§ **Available records**:

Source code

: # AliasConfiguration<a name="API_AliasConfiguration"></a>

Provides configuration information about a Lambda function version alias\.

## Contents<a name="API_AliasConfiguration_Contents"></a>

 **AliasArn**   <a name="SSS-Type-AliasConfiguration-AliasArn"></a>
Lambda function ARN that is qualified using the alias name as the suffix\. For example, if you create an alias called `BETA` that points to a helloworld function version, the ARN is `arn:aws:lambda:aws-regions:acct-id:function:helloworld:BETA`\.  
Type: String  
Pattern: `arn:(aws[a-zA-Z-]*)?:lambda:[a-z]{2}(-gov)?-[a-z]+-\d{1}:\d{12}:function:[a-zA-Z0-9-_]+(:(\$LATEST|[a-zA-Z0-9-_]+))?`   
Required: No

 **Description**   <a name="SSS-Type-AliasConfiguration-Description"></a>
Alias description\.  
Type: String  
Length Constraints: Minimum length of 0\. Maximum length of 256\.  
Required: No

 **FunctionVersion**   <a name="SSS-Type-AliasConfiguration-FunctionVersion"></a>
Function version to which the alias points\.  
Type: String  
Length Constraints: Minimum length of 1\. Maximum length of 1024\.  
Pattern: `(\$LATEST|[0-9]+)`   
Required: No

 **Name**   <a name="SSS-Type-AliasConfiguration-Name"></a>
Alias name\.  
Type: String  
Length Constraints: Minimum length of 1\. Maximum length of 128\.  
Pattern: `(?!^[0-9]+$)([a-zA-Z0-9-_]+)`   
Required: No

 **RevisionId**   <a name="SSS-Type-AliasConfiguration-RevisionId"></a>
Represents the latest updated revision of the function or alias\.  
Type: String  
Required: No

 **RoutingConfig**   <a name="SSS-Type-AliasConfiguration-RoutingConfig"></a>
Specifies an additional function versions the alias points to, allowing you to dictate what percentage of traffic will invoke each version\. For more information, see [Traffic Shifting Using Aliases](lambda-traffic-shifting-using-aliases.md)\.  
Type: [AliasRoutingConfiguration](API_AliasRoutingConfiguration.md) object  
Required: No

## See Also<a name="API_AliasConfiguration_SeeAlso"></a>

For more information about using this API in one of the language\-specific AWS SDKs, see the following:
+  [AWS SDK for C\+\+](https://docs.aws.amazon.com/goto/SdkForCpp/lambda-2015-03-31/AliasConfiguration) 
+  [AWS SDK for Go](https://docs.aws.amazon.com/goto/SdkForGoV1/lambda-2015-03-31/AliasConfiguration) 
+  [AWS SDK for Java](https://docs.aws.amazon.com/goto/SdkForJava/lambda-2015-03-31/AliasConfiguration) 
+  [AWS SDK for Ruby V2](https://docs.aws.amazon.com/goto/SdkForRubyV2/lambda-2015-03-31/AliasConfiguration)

§ **Exercise brief**:
Exactly as written, output all of the entries.

§ **Exercise response**:
Source code

: # AliasConfiguration<a name="API_AliasConfiguration"></a>

Provides configuration information about a Lambda function version alias\.

## Contents<a name="API_AliasConfiguration_Contents"></a>

 **AliasArn**   <a name="SSS-Type-AliasConfiguration-AliasArn"></a>
Lambda function ARN that is qualified using the alias name as the suffix\. For example, if you create an alias called `BETA` that points to a helloworld function version, the ARN is `arn:aws:lambda:aws-regions:acct-id:function:helloworld:BETA`\.  
Type: String  
Pattern: `arn:(aws[a-zA-Z-]*)?:lambda:[a-z]{2}(-gov)?-[a-z]+-\d{1}:\d{12}:function:[a-zA-Z0-9-_]+(:(\$LATEST|[a-zA-Z0-9-_]+))?`   
Required: No

 **Description**   <a name="SSS-Type-AliasConfiguration-Description"></a>
Alias description\.  
Type: String  
Length Constraints: Minimum length of 0\. Maximum length of 256\.  
Required: No

 **FunctionVersion**   <a name="SSS-Type-AliasConfiguration-FunctionVersion"></a>
Function version to which the alias points\.  
Type: String  
Length Constraints: Minimum length of 1\. Maximum length of 1024\.  
Pattern: `(\$LATEST|[0-9]+)`   
Required: No

 **Name**   <a name="SSS-Type-AliasConfiguration-Name"></a>
Alias name\.  
Type: String  
Length Constraints: Minimum length of 1\. Maximum length of 128\.  
Pattern: `(?!^[0-9]+$)([a-zA-Z0-9-_]+)`   
Required: No

 **RevisionId**   <a name="SSS-Type-AliasConfiguration-RevisionId"></a>
Represents the latest updated revision of the function or alias\.  
Type: String  
Required: No

 **RoutingConfig**   <a name="SSS-Type-AliasConfiguration-RoutingConfig"></a>
Specifies an additional function versions the alias points to, allowing you to dictate what percentage of traffic will invoke each version\. For more information, see [Traffic Shifting Using Aliases](lambda-traffic-shifting-using-aliases.md)\.  
Type: [AliasRoutingConfiguration](API_AliasRoutingConfiguration.md) object  
Required: No

## See Also<a name="API_AliasConfiguration_SeeAlso"></a>

For more information about using this API in one of the language\-specific AWS SDKs, see the following:
+  [AWS SDK for C\+\+](https://docs.aws.amazon.com/goto/SdkForCpp/lambda-2015-03-31/AliasConfiguration) 
+  [AWS SDK for Go](https://docs.aws.amazon.com/goto/SdkForGoV1/lambda-2015-03-31/AliasConfiguration) 
+  [AWS SDK for Java](https://docs.aws.amazon.com/goto/SdkForJava/lambda-2015-03-31/AliasConfiguration) 
+  [AWS SDK for Ruby V2](https://docs.aws.amazon.com/goto/SdkForRubyV2/lambda-2015-03-31/AliasConfiguration)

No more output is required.